For their geometry homeschool class this week, the kids are constructing bridges using 125 flat toothpicks. The bridge has to be more than 5cm high and 4cm wide. The goal is to see how much weight the bridge will handle before collapsing. Yes, the bridge will be broken at the end of the week, which seems rather sad, so we'll see how that goes. They are both in the planning stages still, so I'll share pictures at the end of the week of their finished bridges. I'm excited to see what designs they produce.
We've been inspired by this artist and his stunning creations (see video here.)
Meanwhile, I read aloud To Kill A Mockingbird a couple of years ago to the kids, but they are reading it for their homeschool literature class this session, so they needed to have a re-read. To help free them up to work on the bridges and do a bit of car-schooling (lots of road trips to visit friends lately), we got the audio book on cd. This production is simply amazing and it's well-worth a listen, even if you've read the book a many times like I have.
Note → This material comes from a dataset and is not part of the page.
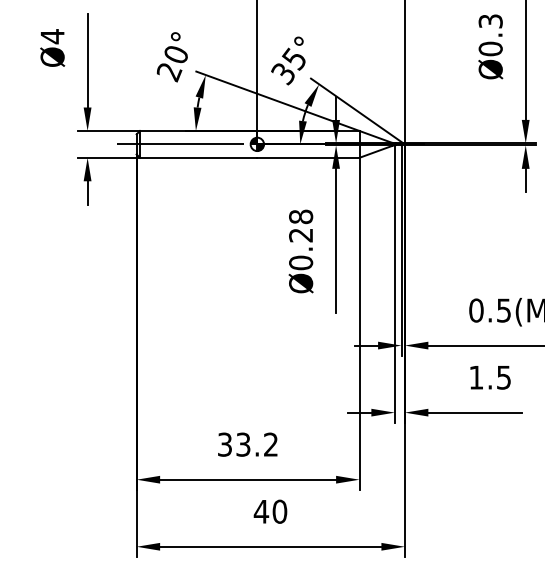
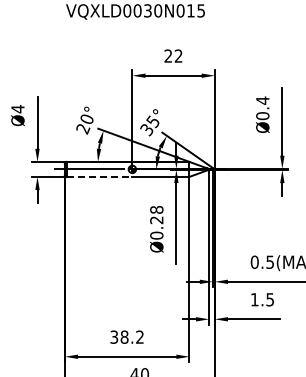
text: (490, 21) -> (262, 100), Ø0.3 -> Ø0.4
line: (198, 157) -> (99, 176), solid -> dashed
text: (243, 443) -> (124, 336), 33.2 -> 38.2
I remember so clearly when my own mother read this book aloud to my sister and me. I was eight and she was six, and since then, the Finches and their neighbors have been as real to us as our own blood. Listening to the book again, rather than reading to myself or the kids, makes those memories with my mother flood back, as do the memories of my own childhood--the riding in truck tires, swinging on board and rope swings and sleeping hot summer nights on the porch. When Adam and Olivia make their movies and create elaborate stories and act them out with the friends, I'm always able to picture the Finch children (and Dill, of course) act out their own far-fetched stories. There's something so wonderful in knowing that children still play pretty much the same as they always did.
When the kids wrap up their literature discussion, we'll watch the movie again. I've long thought this was one of the best book to movie adaptations, ever. It remains one of our family's favorites. The book/film are constantly quoted in our house, too, usually around the dinner table. Speaking of which, pass the damn ham, please!